Another facet of this is how through having been wounded in our childhood, we took in the message that we are “bad” or not good enough in some way, then we become hyper sensitive to messages from the world that press this still sore wound. This includes when our child is rebellious or angry with us and we then over-react before we have time to think. It is amazing how many us react from un-reconciled childish places within ourselves. It might also be that a child is sulky or sullen or upset or lying or etc., etc., and we react angrily. Again, it is what we find unacceptable in them is what we have been punished for and what we still hold the pain of, inside us in an un-aware way.
We can struggle to trust our children and trust in their development, when we don’t trust ourselves. Again, this is about our own insecurities causing up to be overly fearful, anxious, reactive or controlling. Learning to trust in love takes practice, especially if we have not been shown it during our own childhood.
But what to do with our anger? This is often the big question. Here is where awareness is key. If we can really see that our anger is ours and that it comes from the hurt we have stuck inside us, we can let it go. No amount of “shoulds” or “oughts” or self-blame, or blaming others can help us, changes has to come organically, from seeing what is going on in ourselves and taking responsibility for it. Regret and apologising, as well as self-forgiveness, are healthy parts of this process as we slowly come to terms with knowing ourselves better. Through forgiving ourselves for being the way we are, we are letting go of the belief in our own “badness” (or whatever word fits best here). When we can forgive ourselves, we can forgive the other. Then, eventually we can stand in the face of situations, which previously would have had us over-reacting in some way, whilst holding both love and boundaries in a flexible and creative and adult way. Love is wonderfully creative given half a chance.
It is important that we don’t artificially shut down our anger in a repressive way. It almost certainly better to allow it than squash it within because of some “should” that anger is “bad”. This just leads to it leaking out in other pernicious ways. It is healthier for children to see spontaneous behaviour, rather than overly controlled and managed behaviour which can cause deeply confusion and double messages. Children also need to see that actions and behaviour has consequences, even if they are over-reactive consequences at times. Stopping our anger consciously and taking responsibility for it with self-compassion is a very different process that flows from awareness, not repression.

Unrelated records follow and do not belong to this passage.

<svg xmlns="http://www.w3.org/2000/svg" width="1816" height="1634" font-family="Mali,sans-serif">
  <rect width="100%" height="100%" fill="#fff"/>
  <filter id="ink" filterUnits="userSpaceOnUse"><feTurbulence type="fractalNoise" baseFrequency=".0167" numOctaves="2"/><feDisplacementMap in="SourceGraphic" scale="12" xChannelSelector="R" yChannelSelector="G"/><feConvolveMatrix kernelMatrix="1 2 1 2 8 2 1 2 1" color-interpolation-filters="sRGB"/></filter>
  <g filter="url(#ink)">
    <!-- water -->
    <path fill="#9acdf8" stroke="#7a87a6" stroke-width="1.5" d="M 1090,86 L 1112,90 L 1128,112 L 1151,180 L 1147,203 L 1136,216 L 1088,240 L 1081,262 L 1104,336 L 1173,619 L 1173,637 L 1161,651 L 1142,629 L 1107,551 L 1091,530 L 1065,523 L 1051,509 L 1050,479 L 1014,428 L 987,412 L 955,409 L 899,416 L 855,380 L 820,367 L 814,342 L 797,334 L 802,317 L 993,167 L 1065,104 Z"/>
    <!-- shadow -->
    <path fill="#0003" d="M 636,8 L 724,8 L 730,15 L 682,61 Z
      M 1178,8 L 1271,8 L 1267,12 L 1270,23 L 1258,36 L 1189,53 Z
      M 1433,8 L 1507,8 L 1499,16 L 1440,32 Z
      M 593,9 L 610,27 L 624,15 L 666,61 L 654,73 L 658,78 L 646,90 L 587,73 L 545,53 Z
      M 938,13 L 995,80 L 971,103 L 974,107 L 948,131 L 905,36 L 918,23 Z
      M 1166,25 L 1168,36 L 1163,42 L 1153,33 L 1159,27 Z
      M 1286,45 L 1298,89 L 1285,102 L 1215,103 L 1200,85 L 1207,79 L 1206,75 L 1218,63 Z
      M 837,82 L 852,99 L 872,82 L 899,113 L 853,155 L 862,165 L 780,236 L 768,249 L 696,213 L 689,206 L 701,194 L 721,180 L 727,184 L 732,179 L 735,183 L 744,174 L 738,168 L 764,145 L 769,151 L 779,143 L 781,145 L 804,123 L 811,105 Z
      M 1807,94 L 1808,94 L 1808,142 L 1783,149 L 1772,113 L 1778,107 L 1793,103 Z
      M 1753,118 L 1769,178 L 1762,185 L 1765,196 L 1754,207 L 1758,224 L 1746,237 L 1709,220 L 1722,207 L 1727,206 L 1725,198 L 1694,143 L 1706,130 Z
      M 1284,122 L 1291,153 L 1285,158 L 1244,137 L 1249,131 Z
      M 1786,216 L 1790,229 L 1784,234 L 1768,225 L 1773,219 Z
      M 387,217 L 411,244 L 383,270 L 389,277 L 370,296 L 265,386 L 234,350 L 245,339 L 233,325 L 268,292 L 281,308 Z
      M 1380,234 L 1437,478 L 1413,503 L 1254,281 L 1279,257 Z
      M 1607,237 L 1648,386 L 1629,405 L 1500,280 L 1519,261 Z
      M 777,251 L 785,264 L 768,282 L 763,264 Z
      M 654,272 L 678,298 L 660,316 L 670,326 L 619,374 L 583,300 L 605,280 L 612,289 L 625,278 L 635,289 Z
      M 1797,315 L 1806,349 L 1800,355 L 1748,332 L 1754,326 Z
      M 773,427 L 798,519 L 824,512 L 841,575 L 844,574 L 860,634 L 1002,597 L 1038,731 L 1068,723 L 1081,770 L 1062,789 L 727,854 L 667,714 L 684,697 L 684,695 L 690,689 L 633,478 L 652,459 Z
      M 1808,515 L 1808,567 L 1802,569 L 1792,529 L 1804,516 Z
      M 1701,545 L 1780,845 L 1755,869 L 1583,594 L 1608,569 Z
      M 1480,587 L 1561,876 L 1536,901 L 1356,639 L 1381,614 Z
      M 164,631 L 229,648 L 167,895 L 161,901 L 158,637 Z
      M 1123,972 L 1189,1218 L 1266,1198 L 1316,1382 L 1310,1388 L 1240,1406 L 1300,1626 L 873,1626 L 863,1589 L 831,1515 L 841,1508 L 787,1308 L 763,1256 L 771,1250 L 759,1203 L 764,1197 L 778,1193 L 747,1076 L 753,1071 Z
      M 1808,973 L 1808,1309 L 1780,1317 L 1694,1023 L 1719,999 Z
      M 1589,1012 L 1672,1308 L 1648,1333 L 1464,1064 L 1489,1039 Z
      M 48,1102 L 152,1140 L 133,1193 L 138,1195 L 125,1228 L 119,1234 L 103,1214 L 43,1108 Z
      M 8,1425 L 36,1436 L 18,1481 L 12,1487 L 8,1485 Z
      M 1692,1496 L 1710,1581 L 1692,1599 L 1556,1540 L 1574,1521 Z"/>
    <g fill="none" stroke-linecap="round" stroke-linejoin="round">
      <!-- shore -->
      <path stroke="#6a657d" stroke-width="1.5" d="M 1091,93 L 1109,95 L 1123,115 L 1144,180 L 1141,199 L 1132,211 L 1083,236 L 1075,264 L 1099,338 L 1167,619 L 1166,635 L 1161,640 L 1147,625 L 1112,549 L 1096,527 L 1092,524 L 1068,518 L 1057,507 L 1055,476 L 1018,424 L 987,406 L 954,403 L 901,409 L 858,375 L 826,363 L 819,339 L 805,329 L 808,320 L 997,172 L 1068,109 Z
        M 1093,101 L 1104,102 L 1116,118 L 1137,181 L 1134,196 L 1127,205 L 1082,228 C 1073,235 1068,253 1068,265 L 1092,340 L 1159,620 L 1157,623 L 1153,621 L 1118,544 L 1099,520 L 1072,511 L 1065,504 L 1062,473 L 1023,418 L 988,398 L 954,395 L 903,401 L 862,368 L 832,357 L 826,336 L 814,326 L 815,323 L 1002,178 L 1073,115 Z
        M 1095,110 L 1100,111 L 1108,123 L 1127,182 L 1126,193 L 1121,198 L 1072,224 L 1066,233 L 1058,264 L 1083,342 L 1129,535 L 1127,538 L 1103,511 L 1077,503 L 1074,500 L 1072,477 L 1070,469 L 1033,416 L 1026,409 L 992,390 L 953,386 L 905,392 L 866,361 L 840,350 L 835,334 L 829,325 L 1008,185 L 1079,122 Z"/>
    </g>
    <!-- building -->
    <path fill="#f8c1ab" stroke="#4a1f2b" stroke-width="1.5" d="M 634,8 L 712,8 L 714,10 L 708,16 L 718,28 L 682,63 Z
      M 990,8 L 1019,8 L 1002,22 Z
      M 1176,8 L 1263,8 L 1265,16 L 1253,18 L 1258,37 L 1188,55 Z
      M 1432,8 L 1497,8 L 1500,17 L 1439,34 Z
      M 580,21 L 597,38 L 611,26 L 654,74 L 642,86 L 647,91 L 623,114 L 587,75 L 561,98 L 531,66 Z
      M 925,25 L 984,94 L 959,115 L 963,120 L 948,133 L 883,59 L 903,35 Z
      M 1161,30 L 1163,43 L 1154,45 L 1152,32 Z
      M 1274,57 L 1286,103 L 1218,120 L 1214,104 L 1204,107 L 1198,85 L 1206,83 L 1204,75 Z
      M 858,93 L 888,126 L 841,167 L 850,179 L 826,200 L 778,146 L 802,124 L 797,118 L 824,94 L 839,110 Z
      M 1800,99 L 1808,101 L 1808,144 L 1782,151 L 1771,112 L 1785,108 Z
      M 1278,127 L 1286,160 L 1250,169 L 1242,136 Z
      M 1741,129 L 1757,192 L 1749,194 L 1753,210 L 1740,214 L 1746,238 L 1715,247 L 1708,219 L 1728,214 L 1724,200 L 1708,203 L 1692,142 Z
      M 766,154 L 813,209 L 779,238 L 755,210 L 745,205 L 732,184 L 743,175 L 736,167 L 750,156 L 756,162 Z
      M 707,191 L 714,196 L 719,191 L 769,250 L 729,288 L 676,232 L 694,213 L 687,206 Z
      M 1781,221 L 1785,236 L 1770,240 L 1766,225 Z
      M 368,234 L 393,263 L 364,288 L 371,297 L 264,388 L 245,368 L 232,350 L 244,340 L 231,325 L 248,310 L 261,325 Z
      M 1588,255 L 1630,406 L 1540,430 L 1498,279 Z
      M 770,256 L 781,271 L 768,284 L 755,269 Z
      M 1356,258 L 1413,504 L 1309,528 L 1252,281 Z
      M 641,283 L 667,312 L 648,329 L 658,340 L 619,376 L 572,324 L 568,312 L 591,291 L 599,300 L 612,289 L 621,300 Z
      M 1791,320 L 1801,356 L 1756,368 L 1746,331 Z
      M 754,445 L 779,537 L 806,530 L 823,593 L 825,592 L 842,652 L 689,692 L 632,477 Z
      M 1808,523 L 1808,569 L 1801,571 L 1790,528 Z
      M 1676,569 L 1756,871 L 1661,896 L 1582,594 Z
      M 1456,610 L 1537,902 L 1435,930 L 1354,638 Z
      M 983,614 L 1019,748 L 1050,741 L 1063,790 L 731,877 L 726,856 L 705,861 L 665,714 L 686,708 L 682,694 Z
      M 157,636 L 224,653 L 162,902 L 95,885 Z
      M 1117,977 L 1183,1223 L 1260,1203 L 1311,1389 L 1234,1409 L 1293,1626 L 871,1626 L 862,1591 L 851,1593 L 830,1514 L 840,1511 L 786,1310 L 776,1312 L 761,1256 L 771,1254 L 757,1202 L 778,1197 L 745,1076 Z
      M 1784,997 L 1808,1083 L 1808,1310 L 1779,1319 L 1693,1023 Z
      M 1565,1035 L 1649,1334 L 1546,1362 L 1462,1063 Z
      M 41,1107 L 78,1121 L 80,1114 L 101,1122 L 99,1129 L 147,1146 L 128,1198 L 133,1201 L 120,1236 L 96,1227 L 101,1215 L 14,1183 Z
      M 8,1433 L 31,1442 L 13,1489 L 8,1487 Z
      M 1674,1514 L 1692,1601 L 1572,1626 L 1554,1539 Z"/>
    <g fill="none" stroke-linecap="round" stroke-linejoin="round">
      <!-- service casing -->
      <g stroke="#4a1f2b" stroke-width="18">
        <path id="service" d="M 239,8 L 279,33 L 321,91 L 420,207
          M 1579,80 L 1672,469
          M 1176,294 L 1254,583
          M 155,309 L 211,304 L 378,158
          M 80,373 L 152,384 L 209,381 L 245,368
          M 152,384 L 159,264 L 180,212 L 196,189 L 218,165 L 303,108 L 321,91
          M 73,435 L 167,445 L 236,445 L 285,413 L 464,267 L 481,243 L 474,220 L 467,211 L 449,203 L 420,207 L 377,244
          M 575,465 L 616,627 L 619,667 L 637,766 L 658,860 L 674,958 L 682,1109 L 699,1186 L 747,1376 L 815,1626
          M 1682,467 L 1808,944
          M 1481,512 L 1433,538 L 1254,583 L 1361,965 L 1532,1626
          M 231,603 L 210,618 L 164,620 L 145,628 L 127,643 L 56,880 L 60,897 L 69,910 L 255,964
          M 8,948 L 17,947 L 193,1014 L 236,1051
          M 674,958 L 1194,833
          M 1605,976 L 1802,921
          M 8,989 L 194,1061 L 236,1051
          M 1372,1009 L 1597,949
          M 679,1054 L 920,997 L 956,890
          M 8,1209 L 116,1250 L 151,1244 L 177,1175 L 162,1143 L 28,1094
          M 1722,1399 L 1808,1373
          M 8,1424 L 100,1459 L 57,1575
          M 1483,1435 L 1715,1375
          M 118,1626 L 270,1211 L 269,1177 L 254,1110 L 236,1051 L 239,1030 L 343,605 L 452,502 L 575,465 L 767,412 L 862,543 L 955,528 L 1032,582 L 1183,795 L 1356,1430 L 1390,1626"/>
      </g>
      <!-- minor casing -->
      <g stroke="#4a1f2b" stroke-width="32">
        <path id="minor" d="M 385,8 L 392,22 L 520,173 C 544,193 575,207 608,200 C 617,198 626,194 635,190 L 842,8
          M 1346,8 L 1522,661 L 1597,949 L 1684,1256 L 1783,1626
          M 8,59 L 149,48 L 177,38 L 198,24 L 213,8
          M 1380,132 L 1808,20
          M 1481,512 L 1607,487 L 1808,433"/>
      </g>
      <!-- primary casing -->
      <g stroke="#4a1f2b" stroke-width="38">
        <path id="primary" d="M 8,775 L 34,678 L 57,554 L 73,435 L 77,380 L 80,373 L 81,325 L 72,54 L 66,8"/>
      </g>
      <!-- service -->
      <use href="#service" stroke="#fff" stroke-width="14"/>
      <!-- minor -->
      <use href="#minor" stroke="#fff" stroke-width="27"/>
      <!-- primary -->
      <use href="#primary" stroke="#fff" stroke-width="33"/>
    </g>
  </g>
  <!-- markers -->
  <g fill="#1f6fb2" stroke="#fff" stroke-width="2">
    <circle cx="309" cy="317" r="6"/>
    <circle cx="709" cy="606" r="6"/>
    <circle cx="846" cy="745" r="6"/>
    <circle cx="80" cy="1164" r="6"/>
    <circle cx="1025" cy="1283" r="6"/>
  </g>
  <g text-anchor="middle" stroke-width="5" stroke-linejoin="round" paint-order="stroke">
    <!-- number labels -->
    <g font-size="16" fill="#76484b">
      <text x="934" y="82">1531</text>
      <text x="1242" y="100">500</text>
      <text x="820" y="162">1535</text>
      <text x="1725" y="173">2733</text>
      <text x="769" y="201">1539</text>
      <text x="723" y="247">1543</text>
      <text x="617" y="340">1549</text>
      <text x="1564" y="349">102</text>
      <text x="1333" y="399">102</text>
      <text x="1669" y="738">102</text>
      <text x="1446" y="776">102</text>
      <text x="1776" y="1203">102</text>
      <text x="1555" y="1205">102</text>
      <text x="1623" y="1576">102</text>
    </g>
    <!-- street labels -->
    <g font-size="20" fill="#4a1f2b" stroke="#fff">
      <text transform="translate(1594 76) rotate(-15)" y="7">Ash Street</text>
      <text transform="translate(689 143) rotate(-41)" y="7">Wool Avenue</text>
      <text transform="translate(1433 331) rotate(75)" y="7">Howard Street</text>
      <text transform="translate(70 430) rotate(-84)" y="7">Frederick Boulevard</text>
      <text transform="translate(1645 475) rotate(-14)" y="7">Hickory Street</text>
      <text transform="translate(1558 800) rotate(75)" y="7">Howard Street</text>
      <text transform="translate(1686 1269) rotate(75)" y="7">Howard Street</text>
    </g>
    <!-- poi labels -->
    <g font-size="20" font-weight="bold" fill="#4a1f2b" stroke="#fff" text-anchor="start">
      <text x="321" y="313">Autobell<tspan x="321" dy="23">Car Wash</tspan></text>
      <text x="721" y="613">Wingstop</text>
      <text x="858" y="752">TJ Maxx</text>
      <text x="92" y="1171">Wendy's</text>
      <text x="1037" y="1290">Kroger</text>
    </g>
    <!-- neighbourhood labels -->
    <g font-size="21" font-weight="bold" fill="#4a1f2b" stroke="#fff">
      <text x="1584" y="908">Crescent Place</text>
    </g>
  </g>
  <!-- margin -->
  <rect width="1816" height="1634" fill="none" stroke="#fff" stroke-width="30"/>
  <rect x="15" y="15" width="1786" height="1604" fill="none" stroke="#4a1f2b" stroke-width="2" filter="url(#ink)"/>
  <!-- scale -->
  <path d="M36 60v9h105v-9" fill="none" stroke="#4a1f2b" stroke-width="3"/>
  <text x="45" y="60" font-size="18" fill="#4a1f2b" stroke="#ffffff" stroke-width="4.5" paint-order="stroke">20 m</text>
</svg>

Our over-reaction might also be in the form of the withdrawal of love, or to impose some other punishment or other. The same applies here, awareness is the key. Really seeing what we are doing, or want to do, and where that comes from within ourselves, is what makes the difference between reacting with a closed vengeful heart, and bringing love to heal the situation. First, we need to start healing ourselves, then it is possible to heal any rifts between ourselves and our children (or grandchildren, or any other relationship).
This is all about our journey towards finding our confidence and trust in our own being. The only solid ground to build this on is self-knowledge. When we are no longer afraid of what we have inside us, we can face the world with greater equanimity, we can love ourselves and our children more authentically and unconditionally. The same goes for respect, so often our children become projective functions of ourselves, we interpret them as if they were the same as us, a part of us and we judge them as we judge ourselves, we don’t respect their difference. When we respect ourselves, we can respect the other, we can respect and allow difference.